Although growers get between Tk 500 and Tk 750 per kilogram, the fruit is sold for Tk 850 to Tk 1300 per kilogram, said people familiar with the matter.
As the fruit gains popularity and cultivation increases, the price will come down, said traders.
“The strawberry trade is quite lucrative as it provides employment opportunities for many,” said ASM Mizanur Rahman, who intends to take a tonne of the fruit to Dhaka from Rajshahi.
“So far, I sold 250 kilograms of the fruit. I also employed several youths to give me a hand at marketing the strawberries. The fruit is receiving good responses in markets,” said Rahman, a private jobholder in Dhaka.

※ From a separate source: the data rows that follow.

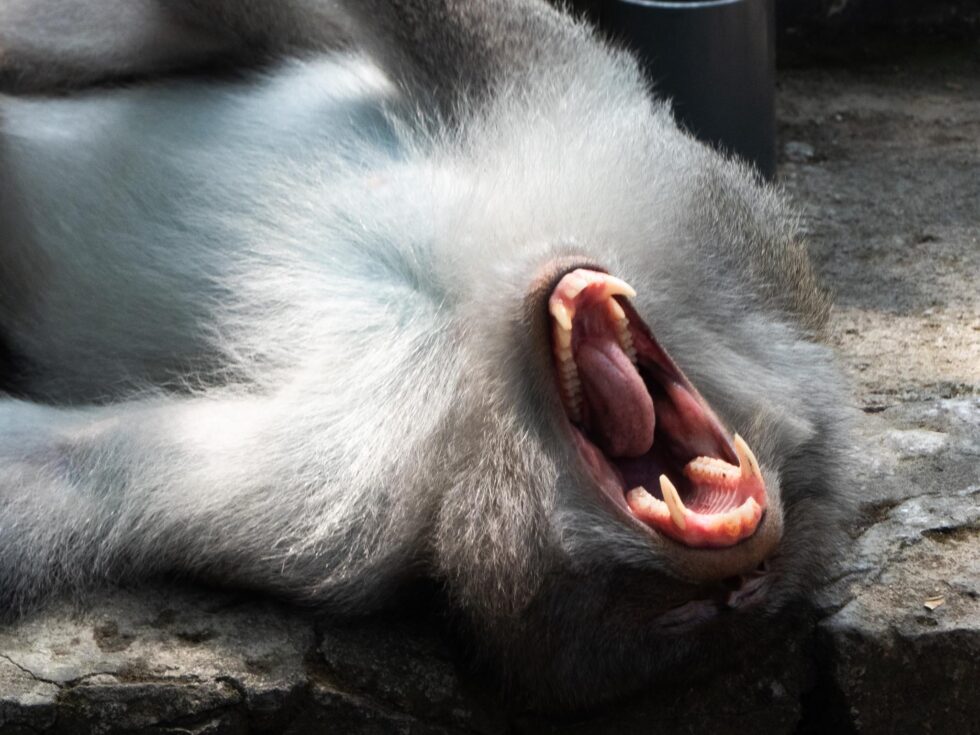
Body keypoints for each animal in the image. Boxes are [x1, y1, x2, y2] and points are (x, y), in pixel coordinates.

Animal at [0, 0, 848, 708]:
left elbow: (76, 474)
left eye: (718, 604)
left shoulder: (349, 503)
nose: (737, 575)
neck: (471, 309)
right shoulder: (619, 135)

Many are currently involved in collecting strawberries at Tk 650 from the farmers and selling at an average Tk 850 per kilogram.

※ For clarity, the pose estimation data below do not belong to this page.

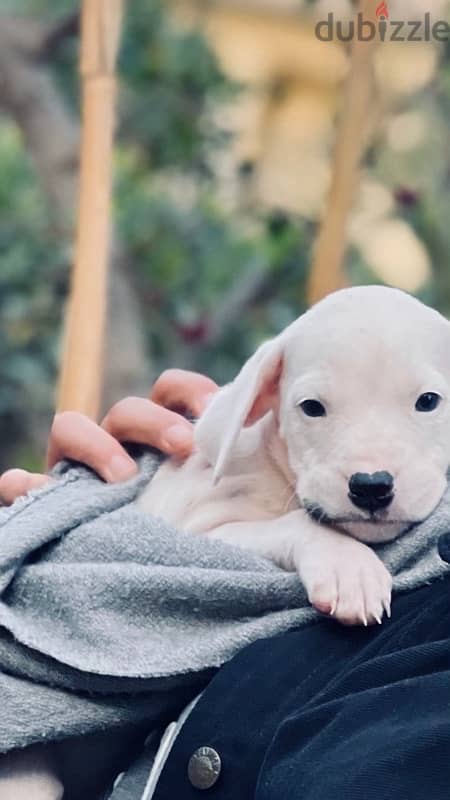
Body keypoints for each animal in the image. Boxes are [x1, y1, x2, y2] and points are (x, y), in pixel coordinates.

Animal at [139, 284, 450, 628]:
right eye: (312, 407)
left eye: (428, 401)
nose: (371, 487)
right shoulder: (201, 532)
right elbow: (295, 522)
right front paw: (348, 568)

Dr Hossain of Rajshahi University, who recently travelled to many districts to study the cultivation of the fruit, said it is gaining popularity at a good pace. It is growing best in Dinajpur, Panchagarh, Mymensingh, Kushtia, Jessore, Khulna, Dhaka and Chittagong.
He said each strawberry plant bears around 250 to 300 grams of fruit and some 6,000 plants can be grown on one bigha of land. A farmer can easily do business worth Tk 6 lakh, by a yield of 2,000 kilograms of fruit on a bigha of land at an expense of Tk 20,000.
“Even if strawberries sell at Tk 100 per kilogram, a farmer can earn Tk 2,00,000,” said Hossain.
M Shamim Ali cultivated strawberry on a small piece of land at Yousufpur, Charghat. He hopes to sell nearly 150 kilograms this season.
“I spent only Tk 9,000 on cultivation and I fetched profits of Tk 1,00,000. I sell 3 kilograms of strawberry per day. I will cultivate it on a bigha next year,” he said.
Sector people said the country meets its current demand of 50 tonnes of strawberries via imports from different countries, including the USA, Thailand and Australia.
Strawberries are eaten as it is and used in preparing ice-cream, jam, jelly, pickles, chocolates, biscuits, cake and milk shakes.
Growers urged the government to take immediate steps to support the export of the fruit. With a great export potential, the sweet and attractive fruit will open a new horizon for farmers, if it gets government patronisation, they said.